Okay - back to the beginning...

How are you going to identify the files you want this package to process? What is the file pattern that will only select those files and leave the other files alone?

Would that be: GL.csv

Can there be other files with GL in the name that should not be processed?

As for creating the sorted list of files by a date, we can change how we get the date to use the LastWriteTime of the file itself...although that isn't as reliable it might still work.

                //DateTime fileDate = DateTime.ParseExact(fileName.Substring(fileName.Length - 8), "yyyyMMdd", provider);
                DateTime fileDate = file.LastWriteTime;

Change the code to the above - this will comment out the check for the date stamp on the file and use the LastWriteTime associated with the file.
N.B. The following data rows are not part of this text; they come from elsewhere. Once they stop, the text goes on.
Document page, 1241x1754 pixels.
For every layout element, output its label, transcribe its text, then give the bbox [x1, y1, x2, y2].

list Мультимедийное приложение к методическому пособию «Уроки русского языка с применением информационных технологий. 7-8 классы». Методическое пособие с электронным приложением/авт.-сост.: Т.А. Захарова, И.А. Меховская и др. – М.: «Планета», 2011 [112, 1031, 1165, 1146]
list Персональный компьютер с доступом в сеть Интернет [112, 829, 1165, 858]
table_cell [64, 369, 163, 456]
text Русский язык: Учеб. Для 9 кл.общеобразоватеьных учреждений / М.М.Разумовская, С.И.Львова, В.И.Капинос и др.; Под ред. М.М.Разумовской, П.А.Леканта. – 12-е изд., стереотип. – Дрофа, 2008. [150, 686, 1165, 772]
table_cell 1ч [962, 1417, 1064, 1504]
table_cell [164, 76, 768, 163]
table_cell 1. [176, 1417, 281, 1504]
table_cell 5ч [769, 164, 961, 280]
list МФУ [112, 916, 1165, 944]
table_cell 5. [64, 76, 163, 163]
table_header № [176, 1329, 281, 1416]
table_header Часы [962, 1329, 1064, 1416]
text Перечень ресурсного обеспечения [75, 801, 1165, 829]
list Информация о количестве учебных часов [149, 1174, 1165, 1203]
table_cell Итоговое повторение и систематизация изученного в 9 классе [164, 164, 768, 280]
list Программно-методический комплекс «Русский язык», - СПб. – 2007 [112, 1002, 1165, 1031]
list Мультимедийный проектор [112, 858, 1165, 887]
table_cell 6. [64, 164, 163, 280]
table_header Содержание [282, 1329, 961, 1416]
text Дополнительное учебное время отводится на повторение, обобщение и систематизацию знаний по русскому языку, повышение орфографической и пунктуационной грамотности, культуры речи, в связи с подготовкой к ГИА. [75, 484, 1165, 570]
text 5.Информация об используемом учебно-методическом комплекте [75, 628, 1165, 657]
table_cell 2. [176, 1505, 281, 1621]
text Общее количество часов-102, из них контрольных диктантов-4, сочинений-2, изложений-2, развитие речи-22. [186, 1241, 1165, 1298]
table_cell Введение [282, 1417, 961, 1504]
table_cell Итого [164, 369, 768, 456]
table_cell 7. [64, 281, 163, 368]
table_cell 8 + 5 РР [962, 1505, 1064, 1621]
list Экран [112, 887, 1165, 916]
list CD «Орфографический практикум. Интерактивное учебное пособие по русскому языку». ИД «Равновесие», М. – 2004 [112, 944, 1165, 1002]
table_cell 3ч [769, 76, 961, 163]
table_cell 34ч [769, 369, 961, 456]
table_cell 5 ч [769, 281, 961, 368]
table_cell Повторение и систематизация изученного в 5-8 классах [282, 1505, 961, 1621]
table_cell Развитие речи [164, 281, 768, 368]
If there is some other way to organize the files in an appropriate order - that can be added. For example, if you want to process the files by the first part of the file name (e.g. 302150, 261750, 21112) then you can parse that information out of the file name - add a new column to the data table - add the value to the data table and then sort by that field and the FileDate in the DataView.
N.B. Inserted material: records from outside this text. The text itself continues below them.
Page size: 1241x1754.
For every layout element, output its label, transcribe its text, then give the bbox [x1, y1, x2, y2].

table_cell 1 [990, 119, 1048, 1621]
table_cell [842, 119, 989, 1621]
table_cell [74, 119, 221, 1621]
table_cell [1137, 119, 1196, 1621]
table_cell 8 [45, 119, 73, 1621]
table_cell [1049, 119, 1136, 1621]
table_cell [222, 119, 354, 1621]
To review - you have 2 issues here. The first issue is how to identify the files to be processed by this package. The second issue is how to identify the order of processing for those files.

Once you have that information we can modify the code to handle that and return a sorted file list to process the files in the appropriate groups and order.

only files with gl should be processed and there will never be files with gl in the name that should not be processed.

the reason im going with the latestdate on the file in my original code was to basically order them.

so my folder might looks like this
302150_JPY_GL
261750 GL
21112 GL
302150_JPY_holdings

so i was trying to get it to pick the lasts date on the files with gl in the name pick that one up process it then move it to archive then pick up the next . but if that holdings file had the latest date that was been picked up even thought i thought i had logic in my code to only look for the data with the keyword gl.

i will try the change of logic see how that works. thanks for all the help

The file pattern should be GL.{ext} - not sure what extension you have for these files, but set that portion as well. If they are CSV files then GL.csv - if text files then GL.txt.

thank you

Hi Jeff,

Hi, I am trying to follow your post but seems like I am missing something. I need to look for latest file from directory and move it to the different directory.

For example, I have below files in the folder and need to look for the latest test file(Test_20221011.txt) from the directory. I appreciate your help.

Exam_20221127.txt

Test_20221011.txt

Address_20221009.txt

Exam_20220925.txt

Test_20220620.txt

Test_20220521.txt

Test20220303.txt

Exam_20220201.txt

Hi, I am trying to follow your post but seems like I am missing something. I need to look for latest file from directory and move it to the different directory.

For example, I have below files in the folder and need to look for the latest test file(Test_20221011.txt) from the directory. I appreciate your help.

Exam_20221127.txt

Test_20221011.txt

Address_20221009.txt

Exam_20220925.txt

Test_20220620.txt

Test_20220521.txt

Test20220303.txt

Exam_20220201.txt

To find the latest file based on the timestamp in the filename - you want to set the FilePattern to "Test_*.txt". This will limit the results to only those files that begin with 'Test'.

Since the last 8 characters of the filename are in the format YYYYMMDD - the above code will find all files with that pattern and convert the timestamp to an actual date.

The list of files found will then be returned sorted by the FileDate that was generated.

If you reverse the order then the first item in the list will be the newest file. You can then use that to drive the rest of your processing.